[[ SUPPLIED PASSAGE open ]]

R/hmm-dists.R

Defines functions hmmT hmmMEUnif hmmMETNorm hmmTNorm hmmBeta hmmNBinom hmmBetaBinom hmmBinom hmmPois hmmWeibull hmmGamma hmmExp hmmLNorm hmmNorm hmmUnif hmmIdent hmmCheckInits hmmMV hmmDIST hmmCat

Documented in hmmBeta hmmBetaBinom hmmBinom hmmCat hmmExp hmmGamma hmmIdent hmmLNorm hmmMETNorm hmmMEUnif hmmMV hmmNBinom hmmNorm hmmPois hmmT hmmTNorm hmmUnif hmmWeibull

#' Hidden Markov model constructors
#' 
#' These functions are used to specify the distribution of the response
#' conditionally on the underlying state in a hidden Markov model.  A list of
#' these function calls, with one component for each state, should be used for
#' the \code{hmodel} argument to \code{msm}. The initial values for the
#' parameters of the distribution should be given as arguments. Note the
#' initial values should be supplied as literal values - supplying them as
#' variables is currently not supported.

[[ SUPPLIED PASSAGE closed ]]

| PROBLEMS TO SOLVE |
1 – In the hidden Markov model constructor documentation, how must the initial parameter values be supplied?
2 – Continue the hidden Markov model constructor documentation from its last line.

[[ SOURCE DATA open ]]

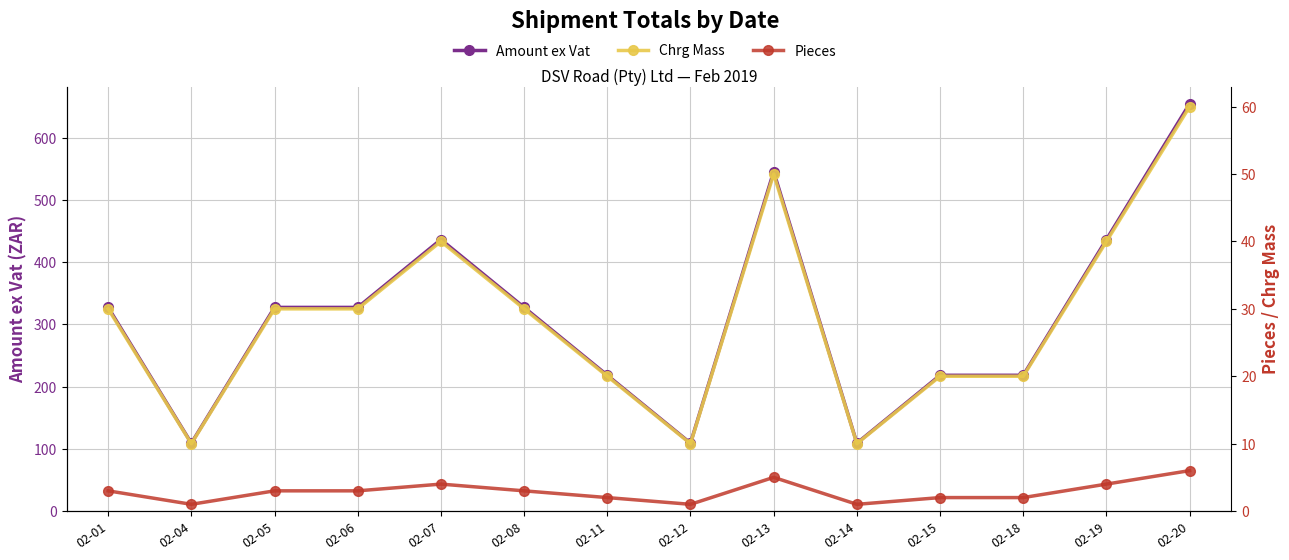

What is the difference between the maximum and minimum values in the Pieces series?

5.0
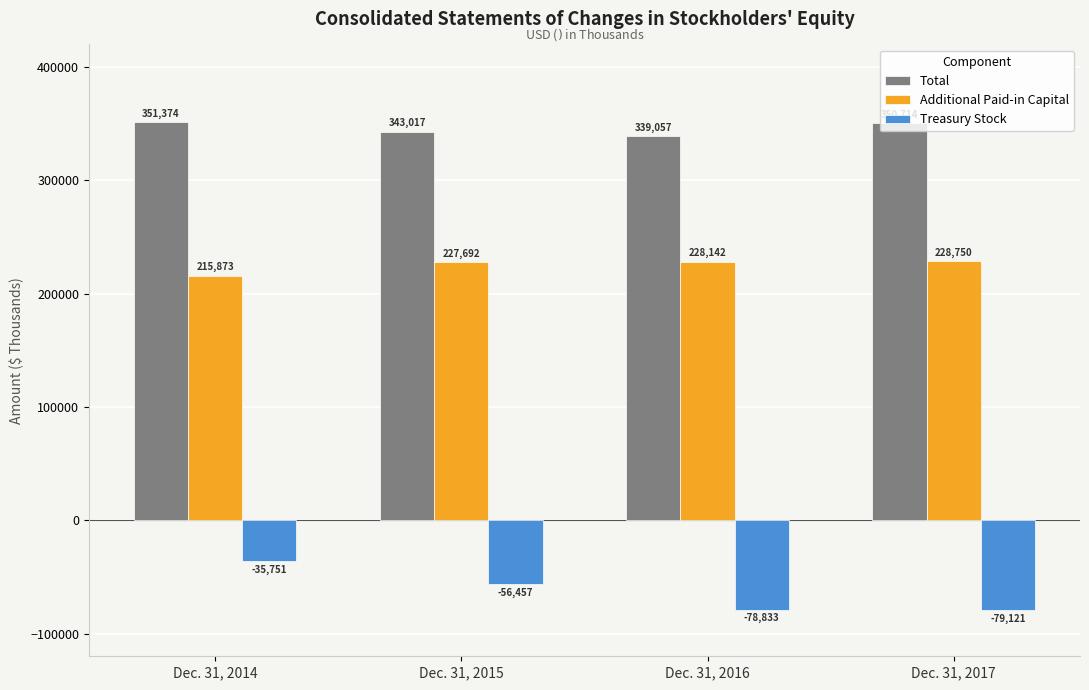

Where does the Treasury Stock series first go above -56457?

Dec. 31, 2014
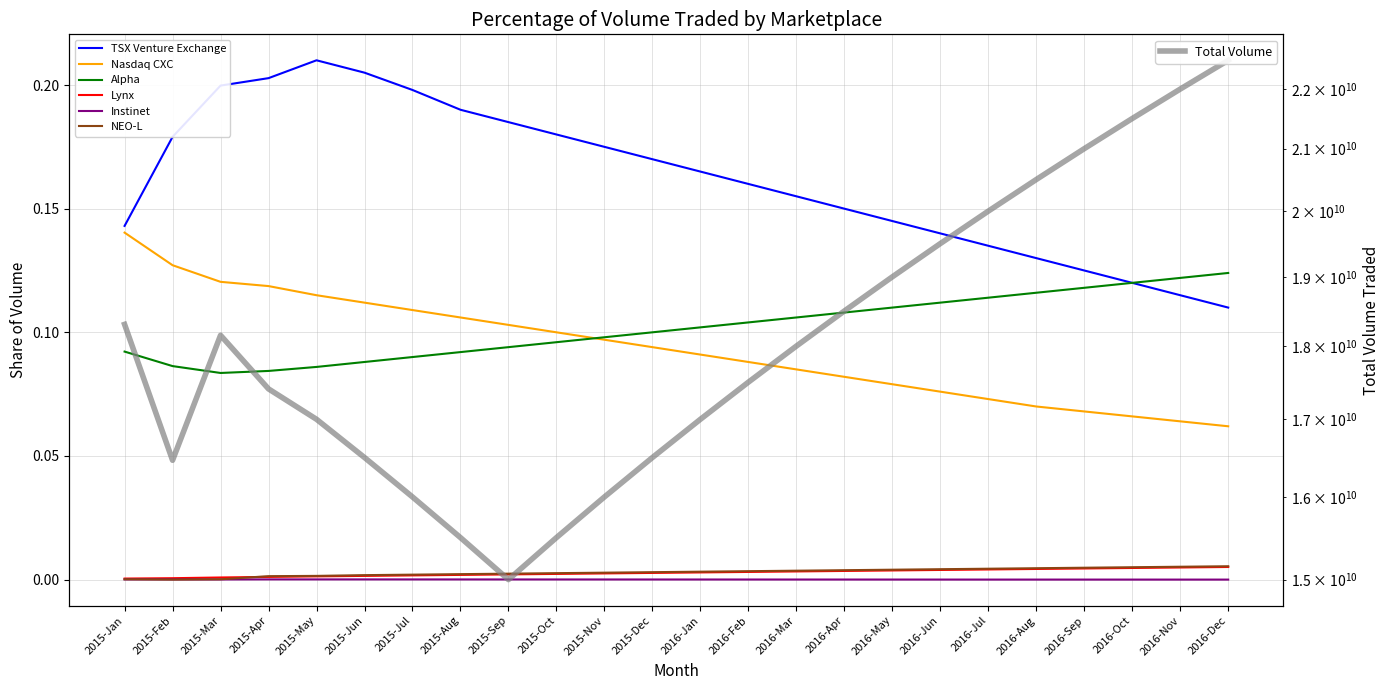

What is the spread (max minus min) of values at 2015-Sep?

0.2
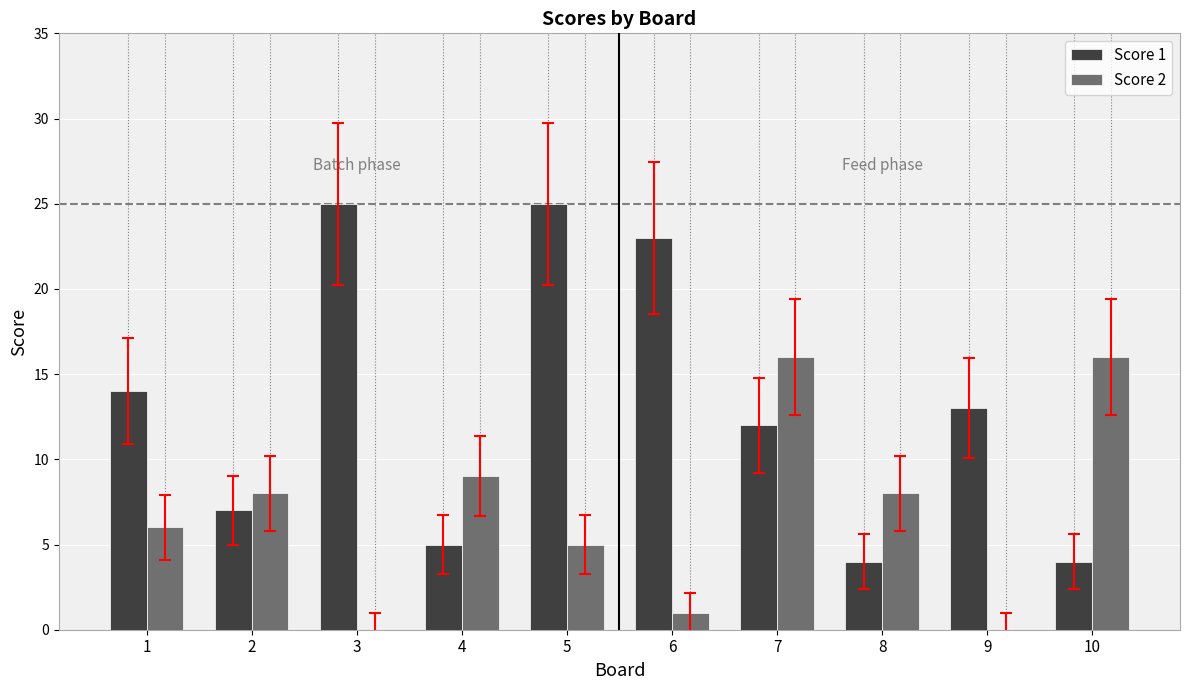

The value of Score 1 at 8 is 4. True or false?

True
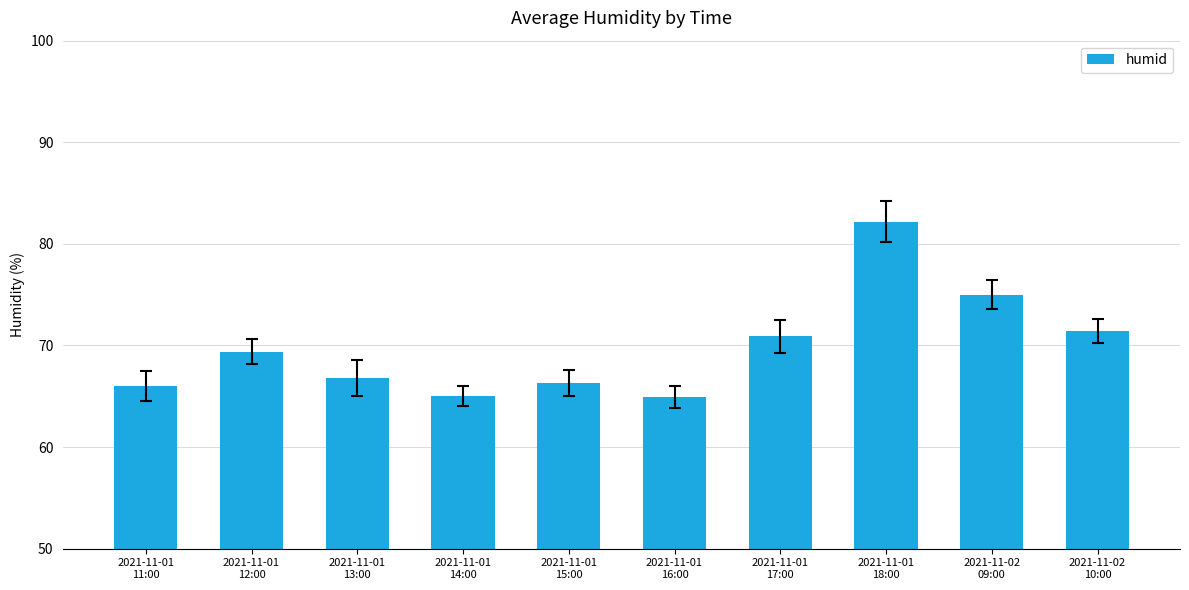

Are the bars horizontal?

No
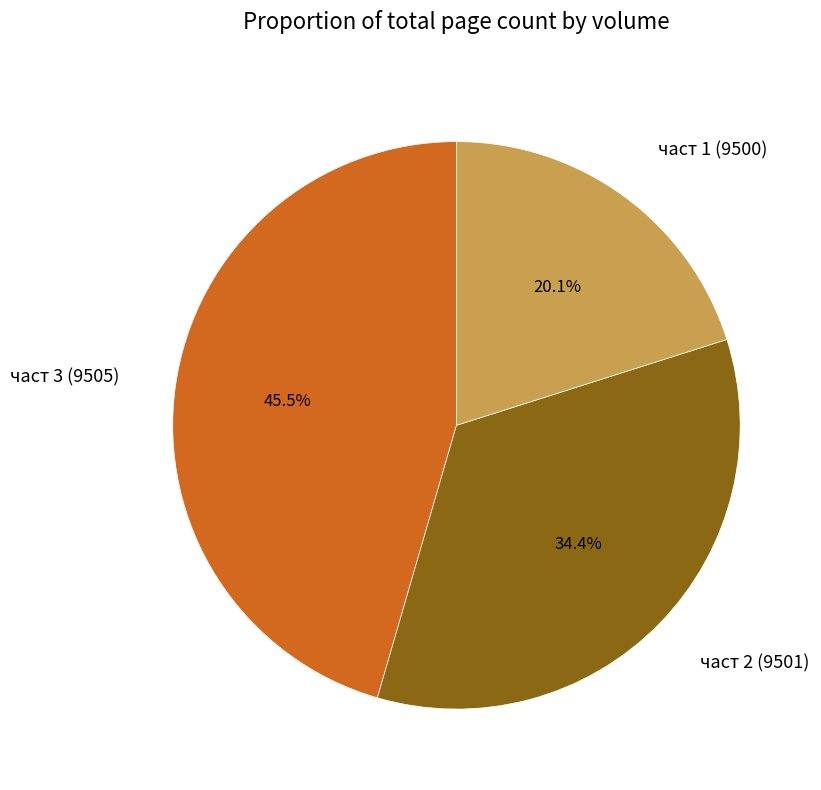

Is there any slice that represents more than half of the pie?

No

[[ SOURCE DATA closed ]]

| ANSWERS IN ORDER |
1 – As literal values, because supplying them as variables is not currently supported.

2 –
#' 
#' \code{hmmCat} represents a categorical response distribution on the set
#' \code{1, 2, \dots{}, length(prob)}.  The Markov model with misclassification
#' is an example of this type of model. The categories in this case are (some
#' subset of) the underlying states.
#' 
#' The \code{hmmIdent} distribution is used for underlying states which are
#' observed exactly without error.  For hidden Markov models with multiple
#' outcomes, (see \code{\link{hmmMV}}), the outcome in the data which takes the
#' special \code{hmmIdent} value must be the first of the multiple outcomes.
#' 
#' \code{hmmUnif}, \code{hmmNorm}, \code{hmmLNorm}, \code{hmmExp},
#' \code{hmmGamma}, \code{hmmWeibull}, \code{hmmPois}, \code{hmmBinom},
#' \code{hmmTNorm}, \code{hmmNBinom} and \code{hmmBeta} represent Uniform,
#' Normal, log-Normal, exponential, Gamma, Weibull, Poisson, Binomial,
#' truncated Normal, negative binomial and beta distributions, respectively,
#' with parameterisations the same as the default parameterisations in the
#' corresponding base R distribution functions.
#' 
#' \code{hmmT} is the Student t distribution with general mean \eqn{\mu}{mu},
#' scale \eqn{\sigma}{sigma} and degrees of freedom \code{df}.  The variance is
#' \eqn{\sigma^2 df/(df + 2)}{sigma^2 df/(df + 2)}.  Note the t distribution in
#' base R \code{\link{dt}} is a standardised one with mean 0 and scale 1.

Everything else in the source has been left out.